Warum naturnahes Gärtnern den Garten im Winter in Ruhe lässt

Viele traditionelle Gartenratgeber empfehlen den Garten "aufzuräumen" Beete abzuräumen und Blätter wegzufegen.

Doch aus ökologischer Sicht ist das Gegenteil sinnvoll. Stengel und Samenstände bieten Lebensraum. Abgeschnittene Pflanzen nehmen Insekten ihre Überwinterungsplätze. Stehen gelassene Stengel beherbergen Larven, Puppen und erwachsene Tiere. Laub schützt und nährt den Boden. 
Eine natürliche Laubschicht 

  • schützt die Bodenlebewesen vor Frost 
  • fördert die Humusbildung 
  • dient als Unterschlupf für Kleinst- und Kleintiere. 
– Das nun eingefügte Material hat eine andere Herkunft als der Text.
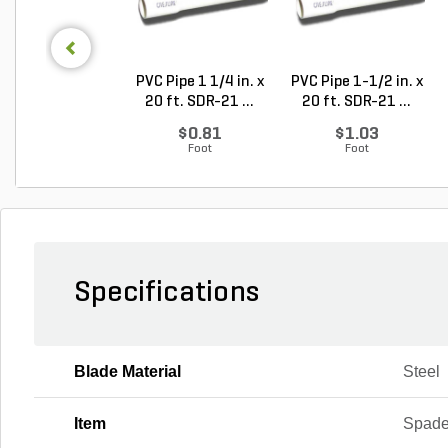
PVC Pipe 1 1/4 in. x
PVC Pipe 1-1/2 in. x
20 ft. SDR-21 ...
20 ft. SDR-21 ...
$0.81
$1.03
Foot
Foot
Specifications
Blade Material
Steel
Item
Spad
Weniger Eingriffe bedeuten mehr Artenvielfalt. Wer den Garten in Ruhe lässt, ermöglicht ein ganzes Winterökosystem, unsichtbar aber wertvoll. Diese Ruhe fördert die natürlichen Kreisläufe. Im Frühjahr zerfallen abgestorbene Pflanzenreste, geben Nährstoffe frei und fördern ein lebendiges Bodenleben und gesunde Pflanzen ohne künstliche Düngemittel. 
Um dieses Winterökosystem zu unterstützen haben wir an verschiedenen Stellen "Auffangstationen" für Laub und Schnittgut. Dorthin bringen wir Abschnitte und Laub welches über die Anlagen hinaus ragt. Somit können unsere Anlage ruhen und wir schaffen noch mehr Lebensraum.